There’s a reason why romantic love is such a common theme in popular culture: it’s so much easier to love others — or at least become infatuated with them (!)— than love yourself.
Why? Loving yourself doesn’t merely “require” honesty, but demand it; it’s an act of respect, but it’s also one of celebration.
Lying to yourself is futile when the only person you’re betraying is yourself.
Accountability is a little easier — emphasis upon the ‘little’, of course. Whilst difficult and painful, it “only” requires you to face yourself. The proverbial ‘man in the mirror’ must, eventually, be forgiven — but there’s a long and winding road to take before then. One that requires honesty and compassion, but only implicitly. You don’t have to go out, all-guns-blazing, steadfast in your belief. The only requirement is a desire, however tentative, for something different; to live, to feel, to think — whatever that means. And hey, you might not know yet — that’s the point, too. All of these points, for what? The answer is as simple as it is unequivocal: to learn to deal with that uncertainty.
On that note, hi, I’m Rachel. I’m a human being. I make mistakes. Sometimes, *shock horror*, I do things that, later, I come to regret — or at least wonder why I did them.
Internal monologue: “please tell me this is normal!”
Reality check: “dear Rachel, you’re not that special”
… Thank (proverbial) God.
Generally speaking, these problems can be unpacked by putting them into one of two categories.
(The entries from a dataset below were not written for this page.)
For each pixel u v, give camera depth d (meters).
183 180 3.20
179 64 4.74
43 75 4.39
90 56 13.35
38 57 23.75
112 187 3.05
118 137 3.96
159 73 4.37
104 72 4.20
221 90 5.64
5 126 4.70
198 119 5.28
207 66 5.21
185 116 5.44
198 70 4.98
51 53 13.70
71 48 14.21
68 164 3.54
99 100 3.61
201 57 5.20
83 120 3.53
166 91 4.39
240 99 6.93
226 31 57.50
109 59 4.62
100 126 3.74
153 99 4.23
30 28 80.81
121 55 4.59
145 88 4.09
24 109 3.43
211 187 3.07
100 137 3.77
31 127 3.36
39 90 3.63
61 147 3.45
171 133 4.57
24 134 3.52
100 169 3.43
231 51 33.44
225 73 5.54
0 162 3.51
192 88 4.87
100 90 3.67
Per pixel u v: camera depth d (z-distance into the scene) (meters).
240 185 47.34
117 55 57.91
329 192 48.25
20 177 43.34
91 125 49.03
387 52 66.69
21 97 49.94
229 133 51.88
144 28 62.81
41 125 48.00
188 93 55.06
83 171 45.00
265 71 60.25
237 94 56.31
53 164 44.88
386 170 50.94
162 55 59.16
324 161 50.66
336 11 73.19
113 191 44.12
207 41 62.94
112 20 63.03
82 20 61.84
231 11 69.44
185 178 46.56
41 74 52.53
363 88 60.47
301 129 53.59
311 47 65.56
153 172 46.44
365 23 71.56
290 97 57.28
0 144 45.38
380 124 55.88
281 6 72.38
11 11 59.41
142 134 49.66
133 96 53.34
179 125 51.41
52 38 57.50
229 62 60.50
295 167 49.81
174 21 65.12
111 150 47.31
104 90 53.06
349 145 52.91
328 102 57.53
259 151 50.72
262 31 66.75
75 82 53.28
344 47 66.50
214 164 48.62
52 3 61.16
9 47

So, when asking the question “What was I thinking?”, the answer is usually either that:
a) I wasn’t
[thinking, that is.]
A slightly more wordy/extensive elaboration: I wasn’t thinking logically or rationally and/or was simply being avoidant of the nuances of a particular situation (the joys of cognitive biases, eh?)
b) I was thinking too much
Overthinking: the curse of neurotics and intellectuals the world over — take your pick… and choose wisely!
Neither are useful, productive or proactive — at least in theory.
But hey, here I am, processing what’s gone on (and wrong) and trying, quote unquote, to “pick up the pieces”…because life isn’t theory.
The best-laid plans are those that account for the fact that life doesn’t, won’t and quite frankly refuses to “go to plan”, for the more that we try to constrain it to neat little boxes of our making, the more we constrain ourselves.
Life, much like human beings, doesn’t like being — or feeling — “out of control”. It will bite back, run riot around you, laugh in your face… if you refuse to adapt your wants, needs and desires to its own.
It’s a harsh taskmaster — no one slips through the net — but it’s also a great one.
It has much to teach, offer and give — and all it asks in return is that you recognise (and appreciate) this.
This is it. It starts with you, with me, with us: definitive.
As Adele sung so poignantly in “Someone Like You”, ‘regrets and mistakes are memories made’.
…Who’d have known how bittersweet this would taste?
Beyond fear lies freedom — but sometimes, there’s fear in that, too. For better or worse, I/you/we are only human.